Ils s’appellent Marie-José et Claude Carret. Ils sont mariés. Ils sont photographes. Depuis 30 ans, ils sillonnent l’europe pour rencontrer les Roms.
“Ni Marie-Jo, ni moi-même, nous n’étions prédestinés à donner tant d’importance à la photographie. Le regard est devenu l’essence même de notre existence.”
Inutile de faire la distinction entre les photos du couple Carret afin de savoir qui des deux a pris quelle photo. Leur travail est en symbiose, ils se complètent. En tant que photographes, ils sont discrets. Ils essaient d’abord de créer une relation plus étroite, l’appareil photo reste à l’écart.
Grâce à leur approche , les personnes présentées sur les photos sont détendues et spontanées. De nombreuses prises reflètent le rayonnent du naturel et de la légèreté avec lesquelles l’instant a été capturé.
Les Carret ont rencontré la première famille rom en 1984 à Klenovec (un village en Slovaquie actuelle). À cette époque, ils sont arrivés en Tchécoslovaquie sans (avoir de) plan précis.
Ils voulaient photographier le pays dans son intégralité, donc le paysage, les traditions, mais aussi les minorités car ils avaient déjà de l’expérience dans ce domaine, ayant fait un projet avec les réfugiés politiques du Laos et du Cambodge vivant en Bretagne. Dès le premier contact avec les Roms en Slovaquie, les Carret se sont déplacés à Klenovec deux ou trois fois par an pendant les 10 années suivantes.

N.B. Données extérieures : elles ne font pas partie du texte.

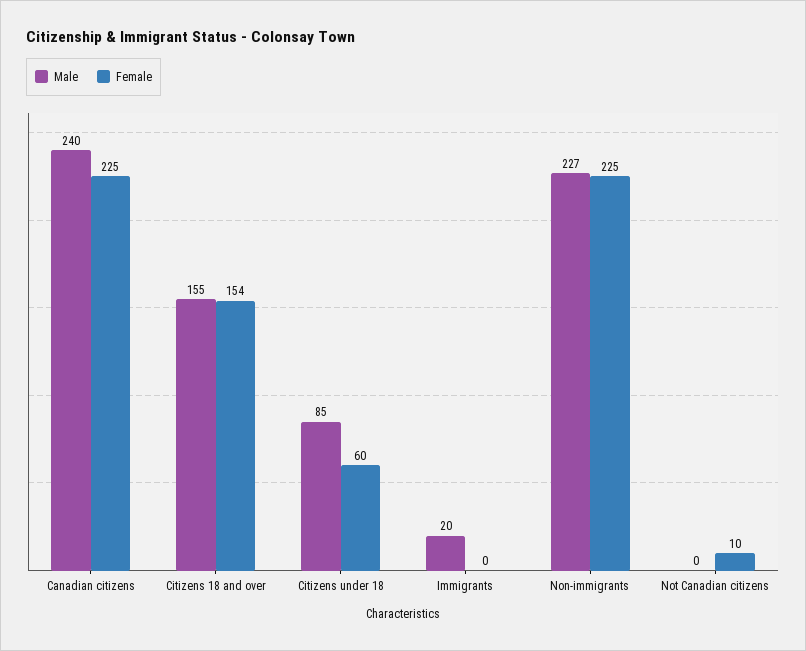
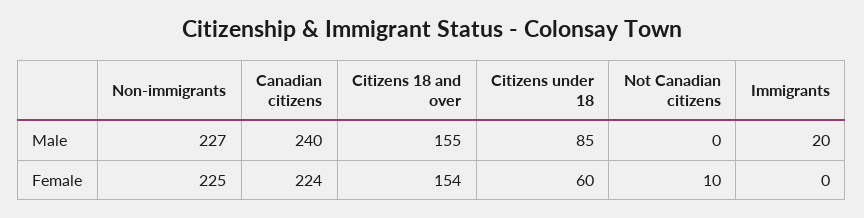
Female, Canadian citizens: 225 -> 224

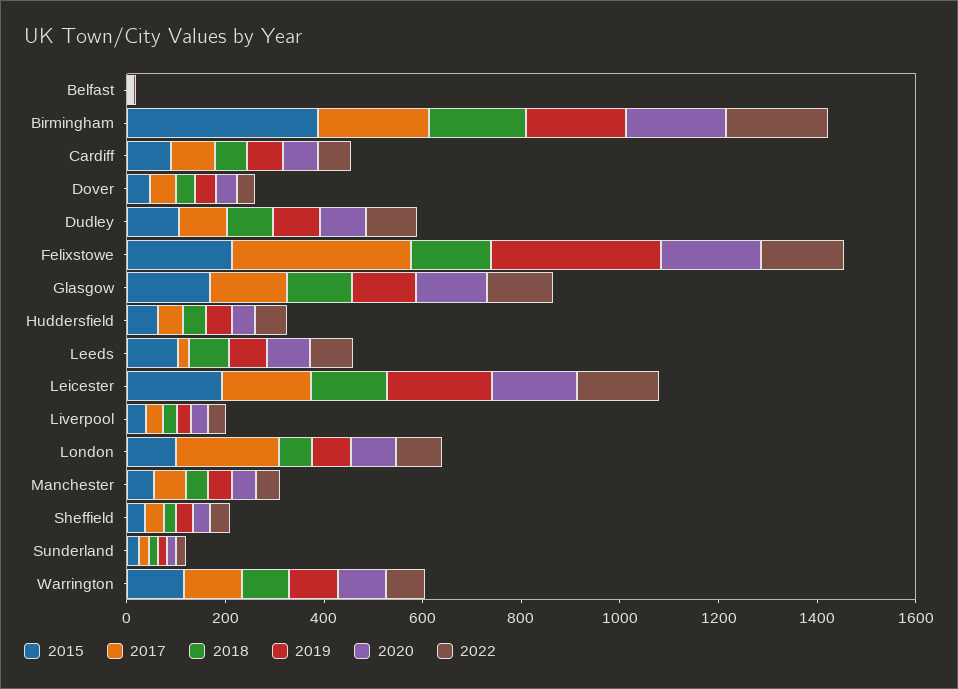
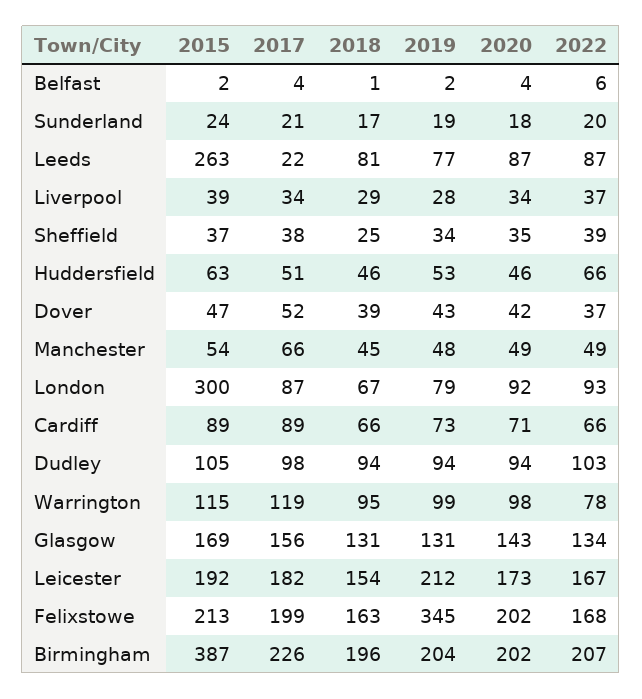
2017, Felixstowe: 350 -> 199
2015, Leeds: 100 -> 263
2015, London: 100 -> 300
2017, London: 200 -> 87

Ces Français inconnus au départ sont devenus des amis et les habitants ont commencé à les inviter aux mariages, fêtes, communions, funérailles…
La porte imaginaire s’est ouverte et ils ont pu apercevoir des cérémonies et des rituels, où, hors de l’aspect visuel souvent attractif en surface des choses, leur essence s’est également révélée. Peu à peu, les gens ont partagé avec eux des sentiments intimes et des moments de vie familiale ainsi que leur piété personnelle. Chaque fois, les Carret ont ramené les photographies. Très vite, ils sont devenus « des passeurs de mémoire » des habitants du village déjà défunts. De cette manière, les Carret sont entrés dans la conscience de la communauté visitée.
Au cours des années suivantes, l’intérêt du couple Carret pour la vie et la culture des Roms n’a pas faibli. Bien au contraire. En 1994, ils ont décidé de faire la connaissance de leur culture également dans d’autres pays. Ils ont commencé à se rendre chez les Roms en Hongrie, en Roumanie, en Moldavie, puis en Yougoslavie et en Ukraine. En documentant des groupes subethniques de Kalderare, Gabori et Lovars en Roumanie, ils ont établi des contacts avec des Roms à travers tout le pays.
Leur approche photographique est restée pourtant la même : une relation intime avec les personnes photographiées, partage, enregistrement des moments ordinaires et festifs de la vie. Comme le précisent les Carret en décrivant leur travail, ils ne cherchent pas à idéaliser les Roms à travers leurs photographies. Ils veulent plutôt briser les clichés stéréotypés qui les mettent en marge de la société. Ils recherchent des traits communs aux cultures particulières, il est possible de les trouver dans le quotidien et sa poésie presque imperceptible, ainsi que dans la vie sacrée et cérémoniale.